How to complete this task
Up to and including the line that contains "Ansor Jawa Timur: Gagalnya Penyelundupan", write out every line of the entries exactly, beginning with the first. Omit the pictures.

Exercise input
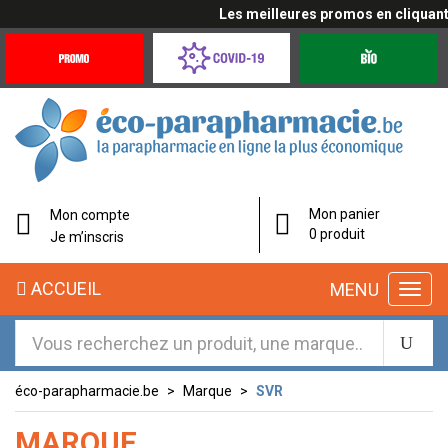
Les meilleures promos en cliquant ic
Promotions
Covid-
Produits
&
19
bio
Offres
Coronavirus
éco-
Mon panier
Mon compte
parapharmacie.fr
0 produit
Je m’inscris
éco-
ACCUEIL
MENU
parapharmacie.fr
éco-parapharmacie.be
Marque
SVR
MARQUE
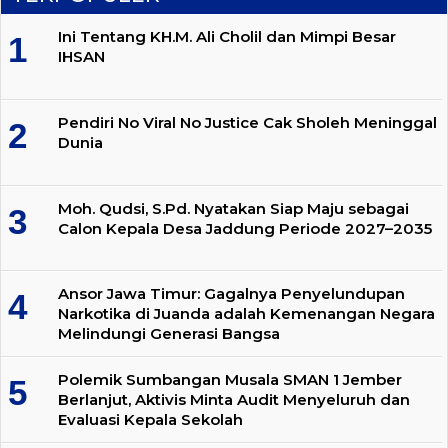
Ini Tentang KH.M. Ali Cholil dan Mimpi Besar
IHSAN
Pendiri No Viral No Justice Cak Sholeh Meninggal
Dunia
Moh. Qudsi, S.Pd. Nyatakan Siap Maju sebagai
Calon Kepala Desa Jaddung Periode 2027–2035
Ansor Jawa Timur: Gagalnya Penyelundupan
Narkotika di Juanda adalah Kemenangan Negara
Melindungi Generasi Bangsa
Polemik Sumbangan Musala SMAN 1 Jember
Berlanjut, Aktivis Minta Audit Menyeluruh dan
Evaluasi Kepala Sekolah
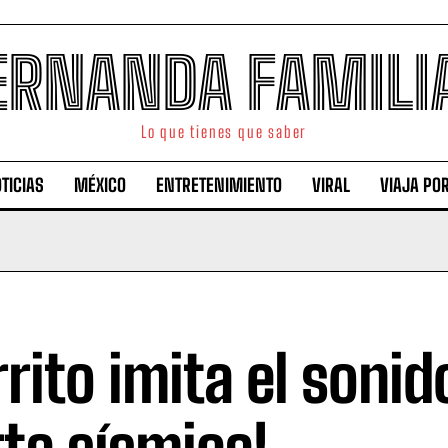
ERNANDA FAMILI
Lo que tienes que saber
TICIAS
MÉXICO
ENTRETENIMIENTO
VIRAL
VIAJA PO
rrito imita el sonid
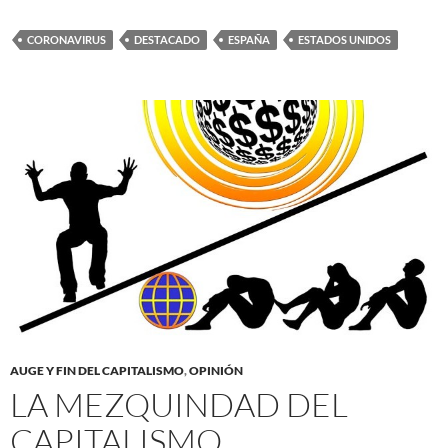
CORONAVIRUS
DESTACADO
ESPAÑA
ESTADOS UNIDOS
AUGE Y FIN DEL CAPITALISMO
,
OPINIÓN
LA MEZQUINDAD DEL
CAPITALISMO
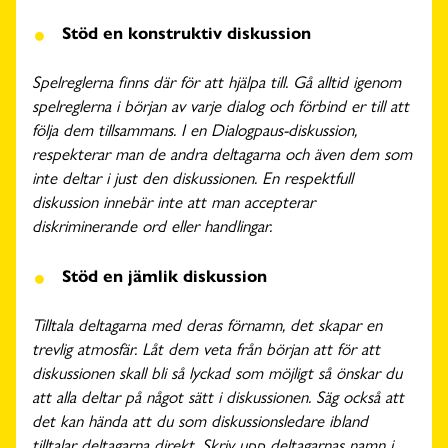
Stöd en konstruktiv diskussion
Spelreglerna finns där för att hjälpa till. Gå alltid igenom
spelreglerna i början av varje dialog och förbind er till att
följa dem tillsammans. I en Dialogpaus-diskussion,
respekterar man de andra deltagarna och även dem som
inte deltar i just den diskussionen. En respektfull
diskussion innebär inte att man accepterar
diskriminerande ord eller handlingar.
Stöd en jämlik diskussion
Tilltala deltagarna med deras förnamn, det skapar en
trevlig atmosfär. Låt dem veta från början att för att
diskussionen skall bli så lyckad som möjligt så önskar du
att alla deltar på något sätt i diskussionen. Säg också att
det kan hända att du som diskussionsledare ibland
tilltalar deltagarna direkt. Skriv upp deltagarnas namn i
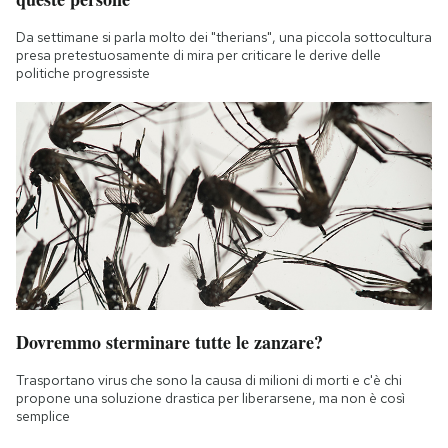
Da settimane si parla molto dei "therians", una piccola sottocultura
presa pretestuosamente di mira per criticare le derive delle
politiche progressiste
Dovremmo sterminare tutte le zanzare?
Trasportano virus che sono la causa di milioni di morti e c'è chi
propone una soluzione drastica per liberarsene, ma non è così
semplice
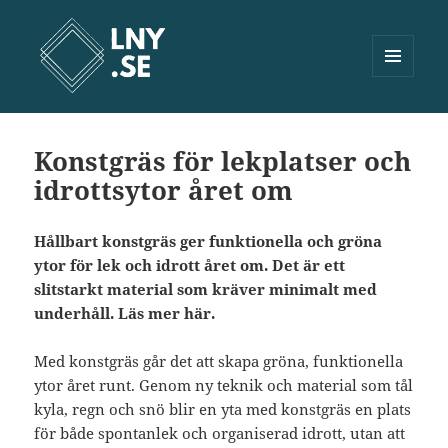
MENY
OCH
Lny.se
WIDGETS
Konstgräs för lekplatser och
idrottsytor året om
Hållbart konstgräs ger funktionella och gröna
ytor för lek och idrott året om. Det är ett
slitstarkt material som kräver minimalt med
underhåll. Läs mer här.
Med konstgräs går det att skapa gröna, funktionella
ytor året runt. Genom ny teknik och material som tål
kyla, regn och snö blir en yta med konstgräs en plats
för både spontanlek och organiserad idrott, utan att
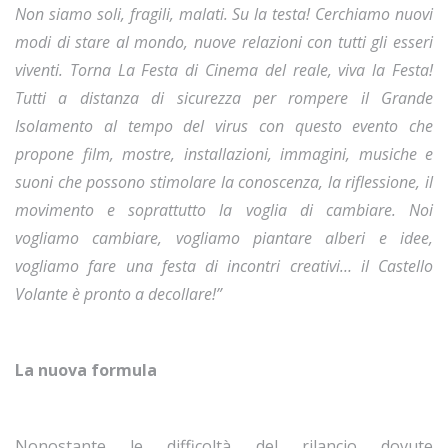
Non siamo soli, fragili, malati. Su la testa! Cerchiamo nuovi
modi di stare al mondo, nuove relazioni con tutti gli esseri
viventi. Torna La Festa di Cinema del reale, viva la Festa!
Tutti a distanza di sicurezza per rompere il Grande
Isolamento al tempo del virus con questo evento che
propone film, mostre, installazioni, immagini, musiche e
suoni che possono stimolare la conoscenza, la riflessione, il
movimento e soprattutto la voglia di cambiare. Noi
vogliamo cambiare, vogliamo piantare alberi e idee,
vogliamo fare una festa di incontri creativi… il Castello
Volante è pronto a decollare!”
La nuova formula
Nonostante le difficoltà del rilancio dovute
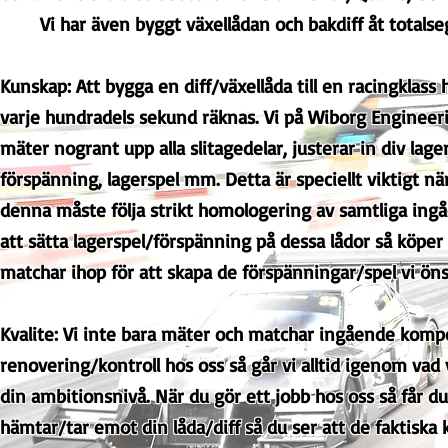
Vi har även byggt växellådan och bakdiff åt total
Kunskap: Att bygga en diff/växellåda till en racingklass
varje hundradels sekund räknas. Vi på Wiborg Engineeri
mäter nogrant upp alla slitagedelar, justerar in div lag
förspänning, lagerspel mm. Detta är speciellt viktigt n
denna måste följa strikt homologering av samtliga ingå
att sätta lagerspel/förspänning på dessa lådor så köpe
matchar ihop för att skapa de förspänningar/spel vi öns
Kvalite: Vi inte bara mäter och matchar ingående kompo
renovering/kontroll hos oss så går vi alltid igenom va
din ambitionsnivå. När du gör ett jobb hos oss så får d
hämtar/tar emot din låda/diff så du ser att de faktiska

Answer
Les meilleures promos en cliquant ic
Promotions
Covid-
Produits
&
19
bio
Offres
Coronavirus
éco-
Mon panier
Mon compte
parapharmacie.fr
0 produit
Je m’inscris
éco-
ACCUEIL
MENU
parapharmacie.fr
éco-parapharmacie.be
Marque
SVR
MARQUE
Ini Tentang KH.M. Ali Cholil dan Mimpi Besar
IHSAN
Pendiri No Viral No Justice Cak Sholeh Meninggal
Dunia
Moh. Qudsi, S.Pd. Nyatakan Siap Maju sebagai
Calon Kepala Desa Jaddung Periode 2027–2035
Ansor Jawa Timur: Gagalnya Penyelundupan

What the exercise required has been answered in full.